2012-09-25 09:22 Global Times     Web Editor: qindexing comment

Southwest China's Sichuan Province promoted 2,242 projects Monday and encouraged private investors to invest in these projects, joining many other provinces and regions in attracting private capital to revive the sliding economy.

The projects which require 3.67 trillion yuan ($582 billion) of investment are mainly in the areas of agriculture, transportation and urban utilities construction, business portal ifeng.com reported Monday citing Tang Limin, director with the Sichuan Development and Reform Commission.

Recently there had been numerous media reports that the National Development and Reform Commission (NDRC) had granted approval to a number of local government projects in order to rejuvenate the faltering economy.

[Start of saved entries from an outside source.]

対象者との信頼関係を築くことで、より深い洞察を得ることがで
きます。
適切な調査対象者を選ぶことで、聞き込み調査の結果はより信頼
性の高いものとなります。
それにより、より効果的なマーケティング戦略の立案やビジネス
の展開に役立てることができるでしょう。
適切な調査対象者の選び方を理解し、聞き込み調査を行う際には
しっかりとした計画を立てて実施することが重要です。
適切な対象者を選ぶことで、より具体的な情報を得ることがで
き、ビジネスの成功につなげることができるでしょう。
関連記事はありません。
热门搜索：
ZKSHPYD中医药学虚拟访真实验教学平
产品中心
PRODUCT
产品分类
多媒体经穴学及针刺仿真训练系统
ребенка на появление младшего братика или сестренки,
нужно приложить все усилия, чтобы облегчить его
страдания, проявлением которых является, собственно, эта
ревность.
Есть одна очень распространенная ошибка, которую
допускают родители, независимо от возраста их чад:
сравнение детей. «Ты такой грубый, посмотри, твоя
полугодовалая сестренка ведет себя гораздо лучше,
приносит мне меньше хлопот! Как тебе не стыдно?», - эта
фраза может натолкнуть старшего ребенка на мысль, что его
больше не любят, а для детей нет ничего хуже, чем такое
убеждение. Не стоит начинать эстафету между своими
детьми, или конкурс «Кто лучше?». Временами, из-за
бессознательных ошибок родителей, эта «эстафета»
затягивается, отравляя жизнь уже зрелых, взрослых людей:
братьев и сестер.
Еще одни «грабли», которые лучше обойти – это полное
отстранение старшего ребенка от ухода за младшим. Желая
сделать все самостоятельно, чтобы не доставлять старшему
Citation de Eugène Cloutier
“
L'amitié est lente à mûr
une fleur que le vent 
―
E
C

The NDRC had approved projects with total investment value of 7 trillion yuan since early May, Chinese website 163.com reported citing remarks by Wei Jie, a professor at the School of Economics and Management with Tsinghua University, at a forum Sunday.

The NDRC could not be reached for comments Monday.

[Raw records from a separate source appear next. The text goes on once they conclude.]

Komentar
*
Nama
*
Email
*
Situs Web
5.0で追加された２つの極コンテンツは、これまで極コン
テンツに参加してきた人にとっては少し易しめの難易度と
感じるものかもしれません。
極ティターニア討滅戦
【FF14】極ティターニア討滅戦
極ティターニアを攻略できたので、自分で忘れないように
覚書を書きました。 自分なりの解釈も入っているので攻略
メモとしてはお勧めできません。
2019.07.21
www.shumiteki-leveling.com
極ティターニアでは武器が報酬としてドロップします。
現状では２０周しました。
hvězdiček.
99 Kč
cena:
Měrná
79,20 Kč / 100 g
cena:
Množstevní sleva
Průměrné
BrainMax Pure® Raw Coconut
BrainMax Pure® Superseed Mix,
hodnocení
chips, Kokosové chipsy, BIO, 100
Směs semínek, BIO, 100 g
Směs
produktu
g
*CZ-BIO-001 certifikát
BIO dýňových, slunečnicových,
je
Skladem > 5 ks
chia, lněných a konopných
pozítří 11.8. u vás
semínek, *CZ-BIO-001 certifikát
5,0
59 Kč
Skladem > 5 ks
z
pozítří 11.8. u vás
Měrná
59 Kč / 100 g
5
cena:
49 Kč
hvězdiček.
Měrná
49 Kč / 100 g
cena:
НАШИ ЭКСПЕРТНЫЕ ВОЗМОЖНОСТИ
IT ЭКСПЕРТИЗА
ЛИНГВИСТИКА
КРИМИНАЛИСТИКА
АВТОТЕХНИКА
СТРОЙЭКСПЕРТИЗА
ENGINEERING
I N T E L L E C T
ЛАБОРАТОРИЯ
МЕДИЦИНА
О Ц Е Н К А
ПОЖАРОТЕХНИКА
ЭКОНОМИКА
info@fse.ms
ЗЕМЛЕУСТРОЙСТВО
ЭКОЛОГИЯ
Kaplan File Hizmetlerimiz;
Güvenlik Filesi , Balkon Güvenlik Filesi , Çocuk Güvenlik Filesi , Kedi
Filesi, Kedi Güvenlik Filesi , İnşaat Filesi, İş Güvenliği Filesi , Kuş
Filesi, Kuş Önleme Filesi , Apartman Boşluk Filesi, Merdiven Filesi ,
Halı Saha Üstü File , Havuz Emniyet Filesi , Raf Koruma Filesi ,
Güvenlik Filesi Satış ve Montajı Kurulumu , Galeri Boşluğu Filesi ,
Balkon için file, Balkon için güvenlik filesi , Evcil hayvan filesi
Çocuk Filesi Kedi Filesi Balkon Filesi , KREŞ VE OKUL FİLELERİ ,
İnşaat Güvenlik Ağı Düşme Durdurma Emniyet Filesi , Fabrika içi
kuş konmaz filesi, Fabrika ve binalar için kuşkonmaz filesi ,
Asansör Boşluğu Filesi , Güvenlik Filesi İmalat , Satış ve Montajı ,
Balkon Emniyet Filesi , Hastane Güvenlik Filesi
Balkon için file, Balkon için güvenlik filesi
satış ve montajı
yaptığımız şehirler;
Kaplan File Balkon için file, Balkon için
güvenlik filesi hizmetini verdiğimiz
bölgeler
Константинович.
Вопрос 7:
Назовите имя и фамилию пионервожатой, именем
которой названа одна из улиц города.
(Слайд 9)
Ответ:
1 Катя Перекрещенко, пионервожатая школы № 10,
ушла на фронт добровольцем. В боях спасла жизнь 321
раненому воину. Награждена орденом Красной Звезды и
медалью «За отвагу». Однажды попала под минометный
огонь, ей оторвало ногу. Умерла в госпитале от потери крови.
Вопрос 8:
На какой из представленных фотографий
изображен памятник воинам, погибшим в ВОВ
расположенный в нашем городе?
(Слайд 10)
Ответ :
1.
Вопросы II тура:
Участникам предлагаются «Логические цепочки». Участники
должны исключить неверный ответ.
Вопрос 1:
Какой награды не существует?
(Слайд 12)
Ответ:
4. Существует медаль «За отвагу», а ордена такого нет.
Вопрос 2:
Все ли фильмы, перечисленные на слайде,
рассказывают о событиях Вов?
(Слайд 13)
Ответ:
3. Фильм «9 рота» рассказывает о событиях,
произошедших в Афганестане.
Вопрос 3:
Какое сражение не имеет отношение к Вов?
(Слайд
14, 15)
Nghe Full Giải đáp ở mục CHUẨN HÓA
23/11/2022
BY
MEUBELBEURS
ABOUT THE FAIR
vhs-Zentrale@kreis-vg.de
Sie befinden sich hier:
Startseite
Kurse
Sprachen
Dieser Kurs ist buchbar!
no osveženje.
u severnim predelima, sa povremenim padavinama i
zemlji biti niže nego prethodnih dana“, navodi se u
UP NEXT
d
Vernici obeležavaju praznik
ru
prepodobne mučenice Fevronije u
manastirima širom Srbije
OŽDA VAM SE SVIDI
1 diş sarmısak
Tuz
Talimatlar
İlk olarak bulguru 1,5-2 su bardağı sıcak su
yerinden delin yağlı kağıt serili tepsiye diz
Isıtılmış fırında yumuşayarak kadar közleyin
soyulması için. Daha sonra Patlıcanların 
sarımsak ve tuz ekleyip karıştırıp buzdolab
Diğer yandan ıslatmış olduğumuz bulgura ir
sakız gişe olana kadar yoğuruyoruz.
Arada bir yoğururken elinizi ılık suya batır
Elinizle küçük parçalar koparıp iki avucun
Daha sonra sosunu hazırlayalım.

"The NDRC's move mainly serves to boost market confidence," Tian Yun, an economist with the China Society of Macroeconomics under the NDRC, told the Global Times Monday.

As it is difficult for the government to fund these projects this year and it's also unlikely for China to print more money to boost capital due to inflation concerns, many local projects are turning to private investors for funding, Tian said.

Previously, provinces including Guangdong, Zhejiang, and Hubei reportedly opened their local infrastructure projects to private investors.

Fiscal revenue growth slowed to 10.8 percent in the first eight months, down 20.1 percentage points from a year ago, according to the Ministry of Finance.

The local government debts reached 10.7 trillion yuan by the end of 2010, but increased only 300 million yuan in 2011, according to official statistics. About 42 percent of these debts were due in 2011 and 2012, according to the National Audit Office. At a time the local governments are struggling to repay old debts, allowing them to borrow more will create financial risks, Tian said.

It is also unlikely for the policymakers to increase money supply, which triggered high inflation in 2011, he noted.

Private capital seems to be an option, yet private investors would not rush to invest in the short term until they see profitability of the projects, he said.

"The key is how long these projects will be completed," said Lu Ting, China economist with Bank of America Merrill Lynch, if long-term investment is needed for these projects, then the needed funding, currently less than a third of China's 31.1 trillion yuan fixed asset investment in 2011, will not be a problem.